Voto a AMLO, búmeran

Por: Jorge Suárez-Vélez

En la Convención Bancaria pudimos escuchar a los candidatos. Destacó Ríos Piter como independiente, con una propuesta de izquierda no reñida con modernidad y mercados. Meade jugaba como local, y lo aprovechó. Anaya se confirmó como alternativa moderna y creíble. Pero son las propuestas de AMLO las que deberían provocar preocupación y rechazo. ¿Quienes lo apoyan creerán que es retórica electoral? ¿Estarán pensando sólo en ellos mismos? Les recuerdo que la reversa también es cambio.

El voto de castigo frecuentemente es como un búmeran. Ahí están de ejemplo May en el Reino Unido y Trump. Francia se salvó de Le Pen gracias a la segunda vuelta. En México no la hay, ni voto obligatorio. Se puede ganar con una minoría que cuestione la legitimidad del elegido. Domina el fortísimo voto anti-PRI; la flagrante corrupción provoca repulsión sin precedente. Pero al votar contra el gobierno de Peña se rechaza también un paradigma que ha tenido logros rescatables.

La presentación de AMLO estuvo plagada de mentiras. ¿Sabrá que el presidente de Singapur gana 1.7 millones de dólares al año? No, los funcionarios públicos de México por mucho no son los mejor pagados del mundo. Reducir su pago a la mitad atraerá a quienes busquen cobrarse “a lo chino”, o como dicen, “si pagas cacahuates, te rodearás de monos”.

¿Producir lo que consumimos? Igual que Trump, no entiende de comercio internacional, ventajas comparativas y economías de escala. Me recordó a los alemanes del Este que “orgullosamente” producían su Trabant, un coche de dos cilindros al que apodaban “la bujía con techo”. Desapareció del mercado en cuanto cayó el muro. Si algo hemos comprobado es que la especialización y el comercio maximizan el bienestar de los pueblos. Cuando un país alcanza gran eficiencia produciendo algún bien y lo intercambia libremente por lo que otros producen con eficiencia, todos ganan. Pensemos en los relojes suizos o automóviles alemanes.
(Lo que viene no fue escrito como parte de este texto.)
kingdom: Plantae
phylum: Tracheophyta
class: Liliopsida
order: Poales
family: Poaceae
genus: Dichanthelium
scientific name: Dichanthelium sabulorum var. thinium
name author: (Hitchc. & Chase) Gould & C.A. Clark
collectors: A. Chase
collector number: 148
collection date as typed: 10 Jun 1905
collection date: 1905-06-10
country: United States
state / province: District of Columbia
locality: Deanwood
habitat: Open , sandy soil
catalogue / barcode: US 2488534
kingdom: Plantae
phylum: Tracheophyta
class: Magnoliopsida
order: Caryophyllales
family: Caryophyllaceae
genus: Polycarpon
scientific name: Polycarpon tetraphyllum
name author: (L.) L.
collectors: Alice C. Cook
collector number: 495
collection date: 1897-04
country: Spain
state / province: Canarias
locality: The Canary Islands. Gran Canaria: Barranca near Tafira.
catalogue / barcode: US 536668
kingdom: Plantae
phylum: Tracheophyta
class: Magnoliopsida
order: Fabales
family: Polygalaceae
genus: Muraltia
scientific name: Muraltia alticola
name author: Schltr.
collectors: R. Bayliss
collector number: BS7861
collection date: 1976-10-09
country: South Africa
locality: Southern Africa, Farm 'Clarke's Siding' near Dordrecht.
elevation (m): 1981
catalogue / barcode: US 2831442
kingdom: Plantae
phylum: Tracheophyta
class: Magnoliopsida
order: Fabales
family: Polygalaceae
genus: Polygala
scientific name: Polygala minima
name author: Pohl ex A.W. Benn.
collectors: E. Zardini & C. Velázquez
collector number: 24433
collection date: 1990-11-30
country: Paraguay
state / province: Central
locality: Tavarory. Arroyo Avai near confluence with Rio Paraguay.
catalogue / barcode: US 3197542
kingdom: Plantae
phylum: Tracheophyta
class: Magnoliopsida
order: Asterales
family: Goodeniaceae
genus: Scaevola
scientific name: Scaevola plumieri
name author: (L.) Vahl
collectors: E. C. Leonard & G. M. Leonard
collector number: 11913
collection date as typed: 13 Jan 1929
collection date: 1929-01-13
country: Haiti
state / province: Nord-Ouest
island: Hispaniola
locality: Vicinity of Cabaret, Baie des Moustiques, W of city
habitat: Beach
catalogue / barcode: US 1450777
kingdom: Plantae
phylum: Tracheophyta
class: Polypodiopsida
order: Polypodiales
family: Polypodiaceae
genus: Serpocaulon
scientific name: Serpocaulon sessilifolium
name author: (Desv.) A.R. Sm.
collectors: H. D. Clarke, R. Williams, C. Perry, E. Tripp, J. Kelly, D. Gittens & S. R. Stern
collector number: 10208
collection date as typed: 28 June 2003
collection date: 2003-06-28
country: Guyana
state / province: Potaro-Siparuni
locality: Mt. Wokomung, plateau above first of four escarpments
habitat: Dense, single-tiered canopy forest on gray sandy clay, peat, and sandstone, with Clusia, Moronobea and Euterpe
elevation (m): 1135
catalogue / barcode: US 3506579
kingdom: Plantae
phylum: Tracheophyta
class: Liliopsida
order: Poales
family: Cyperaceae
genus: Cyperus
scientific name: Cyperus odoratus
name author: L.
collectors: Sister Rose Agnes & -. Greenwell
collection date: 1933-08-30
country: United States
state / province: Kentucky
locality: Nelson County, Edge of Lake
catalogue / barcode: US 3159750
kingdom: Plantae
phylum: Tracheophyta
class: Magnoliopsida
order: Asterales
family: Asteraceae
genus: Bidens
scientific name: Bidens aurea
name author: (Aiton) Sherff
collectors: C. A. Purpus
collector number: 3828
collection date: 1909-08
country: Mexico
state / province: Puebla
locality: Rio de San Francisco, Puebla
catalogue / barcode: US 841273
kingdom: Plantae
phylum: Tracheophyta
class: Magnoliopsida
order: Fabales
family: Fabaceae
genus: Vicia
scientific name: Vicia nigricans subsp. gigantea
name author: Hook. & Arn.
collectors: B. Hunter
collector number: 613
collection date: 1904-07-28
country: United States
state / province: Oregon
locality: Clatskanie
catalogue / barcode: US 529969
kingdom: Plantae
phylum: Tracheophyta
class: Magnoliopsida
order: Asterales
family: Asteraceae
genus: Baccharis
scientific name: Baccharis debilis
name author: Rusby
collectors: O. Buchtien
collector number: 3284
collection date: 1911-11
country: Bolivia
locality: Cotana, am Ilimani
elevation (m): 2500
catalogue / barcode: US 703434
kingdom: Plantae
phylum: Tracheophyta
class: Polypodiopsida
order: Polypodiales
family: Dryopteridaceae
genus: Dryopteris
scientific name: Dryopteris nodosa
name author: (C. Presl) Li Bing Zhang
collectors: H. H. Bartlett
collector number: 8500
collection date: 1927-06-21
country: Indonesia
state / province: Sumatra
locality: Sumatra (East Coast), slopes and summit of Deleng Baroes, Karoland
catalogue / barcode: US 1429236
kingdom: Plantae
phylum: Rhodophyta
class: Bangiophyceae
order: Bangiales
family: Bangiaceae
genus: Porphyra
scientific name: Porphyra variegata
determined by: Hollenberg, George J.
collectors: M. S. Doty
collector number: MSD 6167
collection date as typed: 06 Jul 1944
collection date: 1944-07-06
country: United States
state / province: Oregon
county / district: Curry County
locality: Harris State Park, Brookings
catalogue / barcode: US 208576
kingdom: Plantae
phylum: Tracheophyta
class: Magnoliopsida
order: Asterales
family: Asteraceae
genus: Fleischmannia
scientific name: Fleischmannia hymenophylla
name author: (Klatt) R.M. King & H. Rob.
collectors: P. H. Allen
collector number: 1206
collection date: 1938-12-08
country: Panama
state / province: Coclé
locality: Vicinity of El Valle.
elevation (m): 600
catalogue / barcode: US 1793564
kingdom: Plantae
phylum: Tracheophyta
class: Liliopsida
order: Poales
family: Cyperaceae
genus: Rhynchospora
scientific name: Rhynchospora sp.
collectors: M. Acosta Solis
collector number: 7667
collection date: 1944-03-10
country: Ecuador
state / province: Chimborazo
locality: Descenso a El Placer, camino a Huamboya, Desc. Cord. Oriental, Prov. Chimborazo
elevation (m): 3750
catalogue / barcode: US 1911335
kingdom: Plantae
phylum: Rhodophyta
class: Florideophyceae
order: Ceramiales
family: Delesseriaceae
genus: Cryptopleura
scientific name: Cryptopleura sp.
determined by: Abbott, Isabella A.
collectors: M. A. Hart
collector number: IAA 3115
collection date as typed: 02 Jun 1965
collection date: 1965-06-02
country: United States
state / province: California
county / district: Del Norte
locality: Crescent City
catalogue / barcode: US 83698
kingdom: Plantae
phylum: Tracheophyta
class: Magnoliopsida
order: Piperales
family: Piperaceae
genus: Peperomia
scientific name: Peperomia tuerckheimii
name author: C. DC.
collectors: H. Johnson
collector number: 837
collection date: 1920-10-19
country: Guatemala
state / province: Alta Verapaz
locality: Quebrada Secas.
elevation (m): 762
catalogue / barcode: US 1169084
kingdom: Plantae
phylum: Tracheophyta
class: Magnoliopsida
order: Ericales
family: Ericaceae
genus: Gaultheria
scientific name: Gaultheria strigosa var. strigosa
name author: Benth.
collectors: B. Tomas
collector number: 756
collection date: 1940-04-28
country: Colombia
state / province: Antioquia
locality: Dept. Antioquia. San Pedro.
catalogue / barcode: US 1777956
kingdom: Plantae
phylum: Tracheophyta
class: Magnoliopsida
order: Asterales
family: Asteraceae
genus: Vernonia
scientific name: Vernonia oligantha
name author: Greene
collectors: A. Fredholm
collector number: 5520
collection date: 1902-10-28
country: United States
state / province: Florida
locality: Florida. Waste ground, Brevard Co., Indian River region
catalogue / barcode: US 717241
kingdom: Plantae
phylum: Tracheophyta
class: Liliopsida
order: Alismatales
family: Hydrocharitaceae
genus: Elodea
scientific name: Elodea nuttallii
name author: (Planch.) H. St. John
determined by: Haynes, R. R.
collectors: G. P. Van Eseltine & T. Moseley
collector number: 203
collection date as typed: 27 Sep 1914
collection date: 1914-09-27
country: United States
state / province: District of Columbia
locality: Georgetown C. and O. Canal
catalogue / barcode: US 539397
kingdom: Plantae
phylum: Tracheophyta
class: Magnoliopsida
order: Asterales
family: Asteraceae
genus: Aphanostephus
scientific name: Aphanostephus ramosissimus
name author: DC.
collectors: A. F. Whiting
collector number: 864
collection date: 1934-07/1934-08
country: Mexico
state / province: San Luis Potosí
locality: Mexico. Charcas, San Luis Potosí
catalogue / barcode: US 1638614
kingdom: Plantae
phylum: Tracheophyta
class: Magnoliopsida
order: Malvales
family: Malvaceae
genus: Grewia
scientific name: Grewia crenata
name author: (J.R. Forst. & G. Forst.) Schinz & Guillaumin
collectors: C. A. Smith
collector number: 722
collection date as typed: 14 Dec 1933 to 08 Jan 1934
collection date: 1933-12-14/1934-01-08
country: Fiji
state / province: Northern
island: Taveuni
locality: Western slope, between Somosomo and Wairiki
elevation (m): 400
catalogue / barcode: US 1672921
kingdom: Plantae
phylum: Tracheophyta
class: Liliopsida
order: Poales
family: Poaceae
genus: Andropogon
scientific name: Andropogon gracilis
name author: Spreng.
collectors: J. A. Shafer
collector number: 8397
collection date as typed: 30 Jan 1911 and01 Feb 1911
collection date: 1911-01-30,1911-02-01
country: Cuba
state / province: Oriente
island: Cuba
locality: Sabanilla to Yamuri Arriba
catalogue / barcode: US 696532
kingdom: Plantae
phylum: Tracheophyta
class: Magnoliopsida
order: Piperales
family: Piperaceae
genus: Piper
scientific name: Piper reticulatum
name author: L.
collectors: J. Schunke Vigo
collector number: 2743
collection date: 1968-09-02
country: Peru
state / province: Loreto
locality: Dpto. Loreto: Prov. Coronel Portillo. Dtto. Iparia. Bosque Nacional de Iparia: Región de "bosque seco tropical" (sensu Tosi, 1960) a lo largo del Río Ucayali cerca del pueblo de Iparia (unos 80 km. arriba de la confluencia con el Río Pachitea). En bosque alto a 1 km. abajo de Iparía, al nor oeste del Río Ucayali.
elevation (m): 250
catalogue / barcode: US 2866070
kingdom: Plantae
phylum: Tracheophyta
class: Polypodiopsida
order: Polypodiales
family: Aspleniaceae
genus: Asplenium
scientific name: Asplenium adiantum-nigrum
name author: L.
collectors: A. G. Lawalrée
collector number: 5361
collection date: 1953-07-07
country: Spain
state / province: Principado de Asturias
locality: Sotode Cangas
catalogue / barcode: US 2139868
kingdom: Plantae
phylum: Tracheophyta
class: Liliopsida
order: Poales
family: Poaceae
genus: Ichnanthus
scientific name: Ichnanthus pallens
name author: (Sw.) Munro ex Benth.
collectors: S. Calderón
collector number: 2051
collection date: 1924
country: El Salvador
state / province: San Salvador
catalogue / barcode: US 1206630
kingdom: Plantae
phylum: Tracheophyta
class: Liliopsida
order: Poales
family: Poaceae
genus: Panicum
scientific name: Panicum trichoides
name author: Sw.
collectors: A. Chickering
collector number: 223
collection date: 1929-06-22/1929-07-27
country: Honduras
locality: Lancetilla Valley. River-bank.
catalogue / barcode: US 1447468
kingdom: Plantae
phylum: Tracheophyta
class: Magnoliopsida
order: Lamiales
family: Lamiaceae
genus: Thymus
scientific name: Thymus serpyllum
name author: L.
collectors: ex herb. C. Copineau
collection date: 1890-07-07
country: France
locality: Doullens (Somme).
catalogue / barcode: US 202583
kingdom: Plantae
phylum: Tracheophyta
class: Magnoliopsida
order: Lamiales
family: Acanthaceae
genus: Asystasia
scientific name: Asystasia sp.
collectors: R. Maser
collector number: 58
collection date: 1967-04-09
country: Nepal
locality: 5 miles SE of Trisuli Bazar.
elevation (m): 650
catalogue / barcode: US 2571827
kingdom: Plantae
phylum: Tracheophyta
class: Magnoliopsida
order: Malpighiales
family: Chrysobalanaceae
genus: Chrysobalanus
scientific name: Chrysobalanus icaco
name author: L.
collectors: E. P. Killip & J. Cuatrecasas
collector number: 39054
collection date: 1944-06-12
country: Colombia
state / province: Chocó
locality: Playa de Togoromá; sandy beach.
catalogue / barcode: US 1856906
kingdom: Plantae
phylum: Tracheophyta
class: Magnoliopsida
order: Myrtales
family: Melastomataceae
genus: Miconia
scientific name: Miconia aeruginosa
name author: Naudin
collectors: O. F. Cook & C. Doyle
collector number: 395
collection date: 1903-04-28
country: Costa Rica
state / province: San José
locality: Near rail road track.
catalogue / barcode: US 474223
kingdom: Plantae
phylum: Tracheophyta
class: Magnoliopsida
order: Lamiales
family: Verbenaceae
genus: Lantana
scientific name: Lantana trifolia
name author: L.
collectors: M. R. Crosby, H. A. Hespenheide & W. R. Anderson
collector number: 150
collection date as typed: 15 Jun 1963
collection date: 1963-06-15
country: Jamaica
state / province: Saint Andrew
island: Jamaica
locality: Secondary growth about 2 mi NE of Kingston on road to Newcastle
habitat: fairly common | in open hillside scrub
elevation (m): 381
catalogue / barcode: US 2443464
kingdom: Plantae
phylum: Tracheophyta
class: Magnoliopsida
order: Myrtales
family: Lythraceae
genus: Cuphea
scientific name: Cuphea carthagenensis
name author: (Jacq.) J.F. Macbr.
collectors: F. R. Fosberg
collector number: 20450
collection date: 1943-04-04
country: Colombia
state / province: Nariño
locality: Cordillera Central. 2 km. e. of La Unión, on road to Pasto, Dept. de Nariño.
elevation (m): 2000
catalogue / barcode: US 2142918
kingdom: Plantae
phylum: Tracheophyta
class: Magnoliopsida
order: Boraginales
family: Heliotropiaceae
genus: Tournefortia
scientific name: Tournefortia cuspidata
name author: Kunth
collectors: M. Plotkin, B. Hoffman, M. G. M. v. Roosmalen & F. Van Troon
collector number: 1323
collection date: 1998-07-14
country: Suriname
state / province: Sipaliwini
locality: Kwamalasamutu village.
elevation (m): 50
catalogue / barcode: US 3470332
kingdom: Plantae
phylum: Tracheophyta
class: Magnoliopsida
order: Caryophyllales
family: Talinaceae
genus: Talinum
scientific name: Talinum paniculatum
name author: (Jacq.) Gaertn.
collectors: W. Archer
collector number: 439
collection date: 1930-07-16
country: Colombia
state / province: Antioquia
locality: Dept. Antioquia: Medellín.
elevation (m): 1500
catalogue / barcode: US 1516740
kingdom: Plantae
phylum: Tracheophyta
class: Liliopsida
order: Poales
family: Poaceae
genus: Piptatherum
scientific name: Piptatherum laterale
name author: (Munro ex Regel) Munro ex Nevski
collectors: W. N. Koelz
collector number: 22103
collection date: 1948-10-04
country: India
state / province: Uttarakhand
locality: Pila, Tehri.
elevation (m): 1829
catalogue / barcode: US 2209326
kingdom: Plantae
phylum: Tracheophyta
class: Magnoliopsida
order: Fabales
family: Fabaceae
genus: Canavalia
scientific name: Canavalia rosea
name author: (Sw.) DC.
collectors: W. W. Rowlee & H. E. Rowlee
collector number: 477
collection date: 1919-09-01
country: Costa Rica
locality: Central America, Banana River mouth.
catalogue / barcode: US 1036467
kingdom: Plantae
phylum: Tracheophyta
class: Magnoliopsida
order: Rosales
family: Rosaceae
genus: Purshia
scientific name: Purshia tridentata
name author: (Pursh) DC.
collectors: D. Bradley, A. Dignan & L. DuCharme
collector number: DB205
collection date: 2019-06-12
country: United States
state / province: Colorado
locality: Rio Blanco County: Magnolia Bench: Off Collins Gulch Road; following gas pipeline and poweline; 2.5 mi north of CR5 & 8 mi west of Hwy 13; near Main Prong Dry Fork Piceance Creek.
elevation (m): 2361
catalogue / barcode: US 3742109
AMLO no entiende que ya no estamos en los 70. La autosuficiencia alimentaria no tenía sentido entonces, hoy sería absurda. La producción agropecuaria de Estados Unidos ha aumentado exponencial-mente por el uso de tecnología y maquinaria. La disrupción industrial por la robotización también afecta al campo. La tierra produce más que nunca, con menos trabajadores que nunca. ¿Por qué no aprovechar las grandes eficiencias que han logrado, comprándoles alimentos baratos? A cambio, les vendemos aguacates, cítricos y fresas, donde es difícil competirnos.

En 2016, ingresaron a México más dólares por exportaciones agropecuarias que por remesas, petróleo o turismo. Por fin hemos dejado que el capital vaya en el campo a donde tiene sentido. Los precios de garantía son, por eso, anacrónicos. Premian la ineficiencia, sesgan la asignación de capital hacia donde no es productivo y encarecerían insumos de alimentos básicos. ¿Le pondremos precio mínimo al maíz y luego precio tope a la tortilla? Entonces subsidiaremos de un lado y del otro. Como si fuéramos ricos. Lo absurdo es que subsidiaremos también las tortillas de las familias más ricas de México, porque los subsidios no discriminan.

Si algo sabemos con certeza absoluta es que la población mundial se urbaniza rápidamente. Los grandes retos provendrán de darle servicios y educación a la creciente población urbana, de reducir la marginación, de ofrecer transporte y vivienda (vertical) a costo razonable en barrios seguros, y eventualmente de recuperar los espacios que quedarán libres conforme el parque vehicular se reduzca, conformado por automóviles que se manejan solos; eso liberará calles, estacionamientos y carreteras. Esta es la realidad para la que hoy todo país desarrollado se prepara.

AMLO propone perpetuar la pobreza de los campesinos, arraigándolos a tierra improductiva en esquemas de producción arcaicos. Claramente, crearía una dependencia que a él le convendría.